Although the Sandinista revolution and the fourth church are related in various ways, they are certainly not identical. Given the “miracle” Nicaragua already is and could be — a Latin American nation where the hungry are being fed, the sick are being healed and the homeless are finding homes, where schools and parks are being built and faith is being put into practice as well as proclaimed in temples — it is hard to deny the reality expressed in a common slogan one hears there: “There is no contradiction between Christianity and the revolution.” Nicaragua is attempting to organize a nation in the interest of those who have been held down for generations — 80 per cent of the people. They have suffered immensely from a regime that kept itself in power by brute force. Their struggle has made them free of one of the worst oppressors on the continent. Christians of the fourth church are involved at all levels of this struggle.

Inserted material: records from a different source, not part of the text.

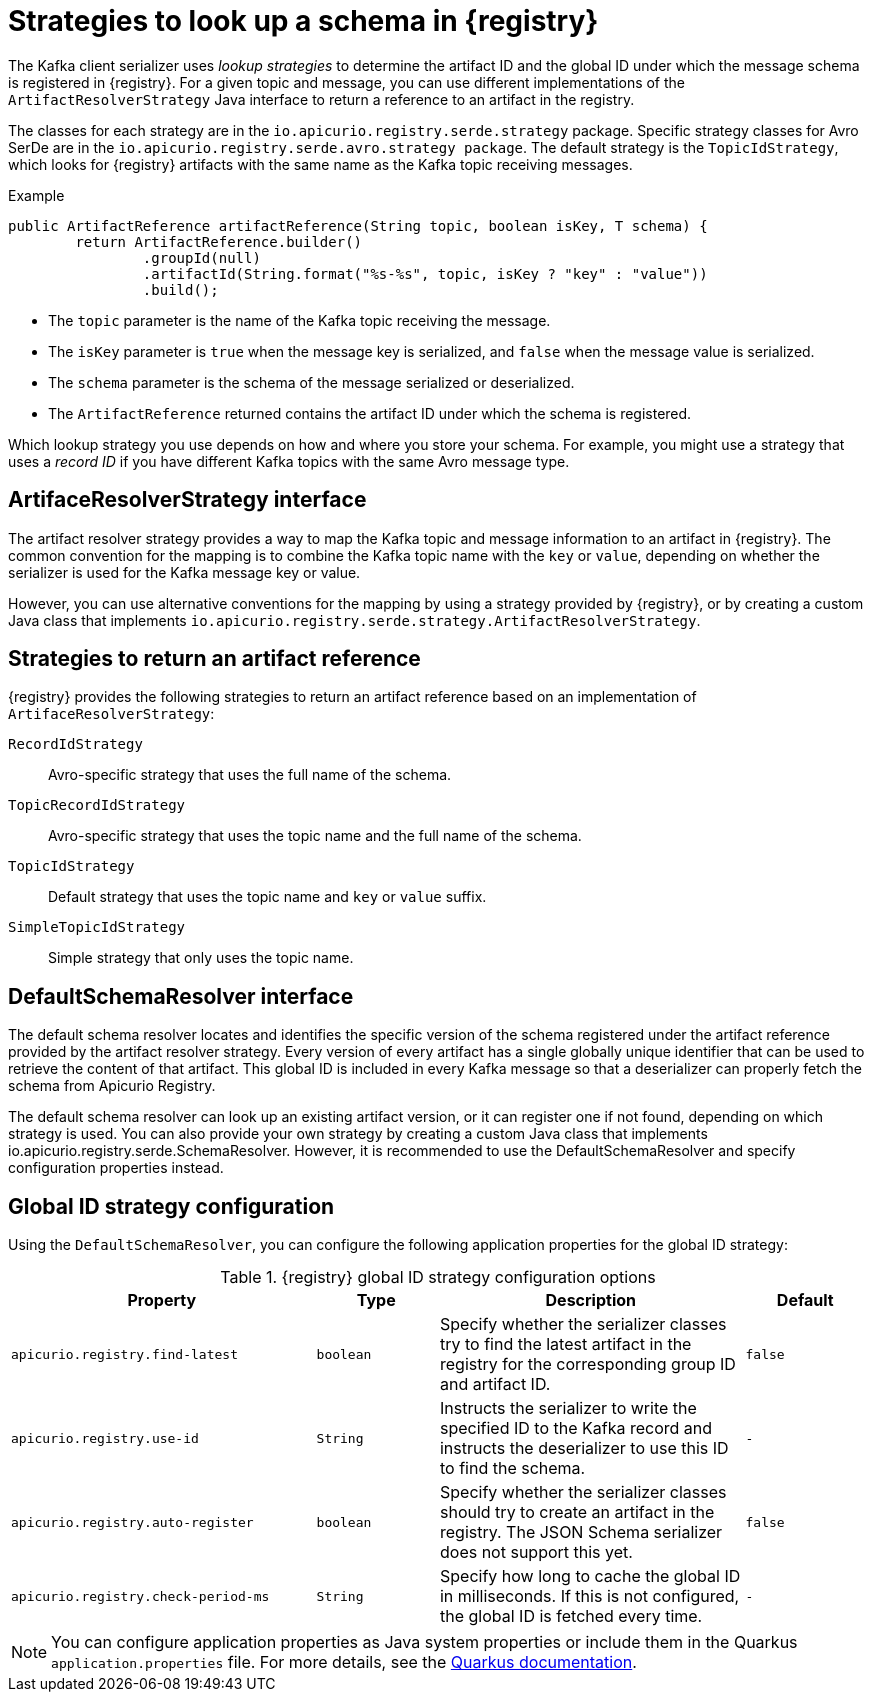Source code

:// Module included in the following assemblies:
// assembly-using-kafka-client-serdes

[id='registry-serdes-concepts-strategy-{context}']
= Strategies to look up a schema in {registry}

[role="_abstract"]
The Kafka client serializer uses _lookup strategies_ to determine the artifact ID and the global ID under which the message schema is registered in {registry}. For a given topic and message, you can use different implementations of the `ArtifactResolverStrategy` Java interface to return a reference to an artifact in the registry.

The classes for each strategy are in the `io.apicurio.registry.serde.strategy` package. Specific strategy classes for Avro SerDe are in the `io.apicurio.registry.serde.avro.strategy package`. The default strategy is the `TopicIdStrategy`, which looks for {registry} artifacts with the same name as the Kafka topic receiving messages.

.Example
[source,java,subs="+quotes,attributes"]
----
public ArtifactReference artifactReference(String topic, boolean isKey, T schema) {
        return ArtifactReference.builder()
                .groupId(null)
                .artifactId(String.format("%s-%s", topic, isKey ? "key" : "value"))
                .build();

----

* The `topic` parameter is the name of the Kafka topic receiving the message.
* The `isKey` parameter is `true` when the message key is serialized, and `false` when the message value is serialized.
* The `schema` parameter is the schema of the message serialized or deserialized.
* The `ArtifactReference` returned contains the artifact ID under which the schema is registered.

Which lookup strategy you use depends on how and where you store your schema. For example, you might use a strategy that uses a _record ID_ if you have different Kafka topics with the same Avro message type.


[discrete]
== ArtifaceResolverStrategy interface

The artifact resolver strategy provides a way to map the Kafka topic and message information to an artifact in {registry}. The common convention for the mapping is to combine the Kafka topic name with the `key` or `value`, depending on whether the serializer is used for the Kafka message key or value.

However, you can use alternative conventions for the mapping by using a strategy provided by {registry}, or by creating a custom Java class that implements `io.apicurio.registry.serde.strategy.ArtifactResolverStrategy`.

[discrete]
[id='service-registry-concepts-artifactid-{context}']
== Strategies to return an artifact reference

{registry} provides the following strategies to return an artifact reference based on an implementation of `ArtifaceResolverStrategy`:

`RecordIdStrategy`:: Avro-specific strategy that uses the full name of the schema.
`TopicRecordIdStrategy`:: Avro-specific strategy that uses the topic name and the full name of the schema.
`TopicIdStrategy`:: Default strategy that uses the topic name and `key` or `value` suffix.
`SimpleTopicIdStrategy`:: Simple strategy that only uses the topic name.


[discrete]
== DefaultSchemaResolver interface

The default schema resolver locates and identifies the specific version of the schema registered under the artifact reference provided by the artifact resolver strategy. Every version of every artifact has a single globally unique identifier that can be used to retrieve the content of that artifact. This global ID is included in every Kafka message so that a deserializer can properly fetch the schema from Apicurio Registry.
 
The default schema resolver can look up an existing artifact version, or it can register one if not found, depending on which strategy is used. You can also provide your own strategy by creating a custom Java class that implements io.apicurio.registry.serde.SchemaResolver. However, it is recommended to use the DefaultSchemaResolver and specify configuration properties instead.

[discrete]
[id='configuring-globalid-strategy-{context}']
== Global ID strategy configuration

Using the `DefaultSchemaResolver`, you can configure the following application properties for the global ID strategy: 

.{registry} global ID strategy configuration options
[%header,cols="5,2,5,2"] 

|===
|Property
|Type
|Description
|Default

|`apicurio.registry.find-latest`
|`boolean`
|Specify whether the serializer classes try to find the latest artifact in the registry for the corresponding group ID and artifact ID.
|`false`

|`apicurio.registry.use-id`
|`String`
|Instructs the serializer to write the specified ID to the Kafka record and instructs the deserializer to use this ID to find the schema.
|`-`

|`apicurio.registry.auto-register`
|`boolean`
|Specify whether the serializer classes should try to create an artifact in the registry. The JSON Schema serializer does not support this yet.
|`false`

|`apicurio.registry.check-period-ms` 
|`String`
|Specify how long to cache the global ID in milliseconds. If this is not configured, the global ID is fetched every time.  
|`-`

|===

NOTE: You can configure application properties as Java system properties or include them in the Quarkus
`application.properties` file. For more details, see the https://quarkus.io/guides/config#overriding-properties-at-runtime[Quarkus documentation].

On the way to the village of Yalapa near the border between Nicaragua and Honduras. the group I traveled with paused to assess the dangers. We had heard that people were being killed here every day by U.S-backed forces that bomb, mortar, kidnap, massacre and otherwise terrorize the villagers of the area. Deciding to have communion, we found an old hot dog roll and a bottle of green soda pop, and though the only two clergy among us were Presbyterians who had not received permission to labor outside the bounds of their own presbyteries, we consecrated these elements as the body and blood of Christ. For a moment, we felt something of the poverty and powerlessness of our fellow Christians whose lives were daily in jeopardy.

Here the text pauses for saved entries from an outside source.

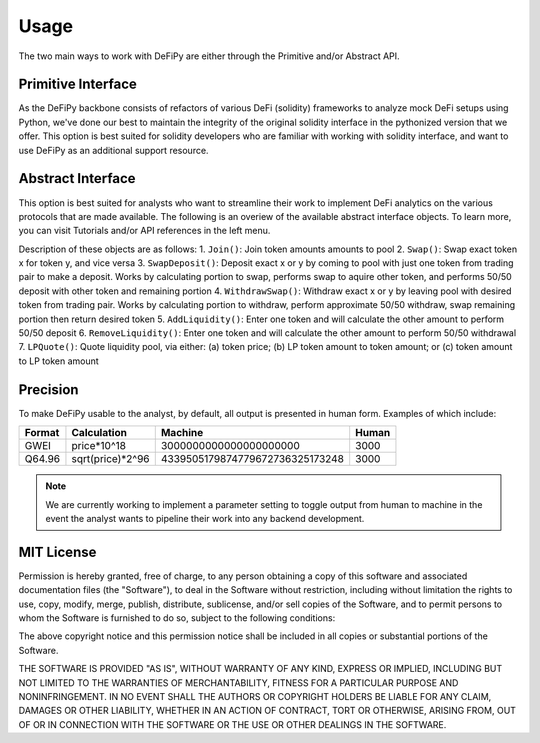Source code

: Usage
===============

.. _overview:

The two main ways to work with DeFiPy are either through the Primitive and/or Abstract API.

Primitive Interface
--------------------------

As the DeFiPy backbone consists of refactors of various DeFi (solidity) frameworks to analyze mock DeFi setups using Python, we've done our best to maintain the integrity of the original solidity interface in the pythonized version that we offer. This option is best suited for solidity developers who are familiar with working with solidity interface, and want to use DeFiPy as an additional support resource.


Abstract Interface
--------------------------

This option is best suited for analysts who want to streamline their work to implement DeFi analytics on the various protocols that are made available. The following is an overiew of the available abstract interface objects. To learn more, you can visit Tutorials and/or API references in the left menu.

.. image:: img/abstract_interface.png

Description of these objects are as follows:
1. ``Join()``: Join token amounts amounts to pool
2. ``Swap()``: Swap exact token x for token y, and vice versa
3. ``SwapDeposit()``: Deposit exact x or y by coming to pool with just one token from trading pair to make a deposit. Works by calculating portion to swap, performs swap to aquire other token, and performs 50/50 deposit with other token and remaining portion
4. ``WithdrawSwap()``: Withdraw exact x or y by leaving pool with desired token from trading pair. Works by calculating portion to withdraw, perform approximate 50/50 withdraw, swap remaining portion then return desired token
5. ``AddLiquidity()``: Enter one token and will calculate the other amount to perform 50/50 deposit
6. ``RemoveLiquidity()``: Enter one token and will calculate the other amount to perform 50/50 withdrawal
7. ``LPQuote()``: Quote liquidity pool, via either: (a) token price; (b) LP token amount to token amount; or (c) token amount to LP token amount

Precision
--------------------------

To make DeFiPy usable to the analyst, by default, all output is presented in human form. Examples of which include:

+---------+------------------+---------------------------------+---------+
| Format  | Calculation      | Machine                         | Human   |
+=========+==================+=================================+=========+
| GWEI    | price*10^18      | 3000000000000000000000          | 3000    |
+---------+------------------+---------------------------------+---------+
| Q64.96  | sqrt(price)*2^96 | 4339505179874779672736325173248 | 3000    |
+---------+------------------+---------------------------------+---------+

.. note::

    We are currently working to implement a parameter setting to toggle output from human to machine in the event the analyst wants to pipeline their work into any backend development.



MIT License
--------------------------

Permission is hereby granted, free of charge, to any person obtaining a copy
of this software and associated documentation files (the "Software"), to deal
in the Software without restriction, including without limitation the rights
to use, copy, modify, merge, publish, distribute, sublicense, and/or sell
copies of the Software, and to permit persons to whom the Software is
furnished to do so, subject to the following conditions:

The above copyright notice and this permission notice shall be included in all
copies or substantial portions of the Software.

THE SOFTWARE IS PROVIDED "AS IS", WITHOUT WARRANTY OF ANY KIND, EXPRESS OR
IMPLIED, INCLUDING BUT NOT LIMITED TO THE WARRANTIES OF MERCHANTABILITY,
FITNESS FOR A PARTICULAR PURPOSE AND NONINFRINGEMENT. IN NO EVENT SHALL THE
AUTHORS OR COPYRIGHT HOLDERS BE LIABLE FOR ANY CLAIM, DAMAGES OR OTHER
LIABILITY, WHETHER IN AN ACTION OF CONTRACT, TORT OR OTHERWISE, ARISING FROM,
OUT OF OR IN CONNECTION WITH THE SOFTWARE OR THE USE OR OTHER DEALINGS IN THE
SOFTWARE.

Later that day we met with a group called the Mothers of the Martyrs, women who had lost sons and daughters to the revolution and to the continuing struggle along the border. I took away with me a piece of shrapnel from a mortar shell that had killed a four-year-old girl just two weeks before. Her mother was one of those who spoke to us. Broken by grief, these were still women of faith. Their sense that their young ones had lived important lives and died important deaths was staggering. “Now Nicaragua is a land where the poor have a chance to live,” they told us. “For this we must make sacrifices, even as Christ sacrificed himself for us.”
The new church is made up of people who live in dirt-floored stick houses. They work incredibly hard for just the necessities of life: they carry water; they travel by foot, by horse, by oxcart; they eat rice, beans and bananas. They know that they will probably always be poor, but they also know that there is no good reason for their misery. The land around them is rich, and the weather is conducive to growing good things. Left to organize and operate their land in their own interests, they would have plenty. And so out of poverty, out of struggle, out of the worst kind of oppression, a new form of the ancient church is being born. Here in North America, we may not feel called to be a part of that church, but we must not hinder it. This church working for liberation may be the single best hope for Latin America’s poorest of the poor and for bringing peaceful change to the continent.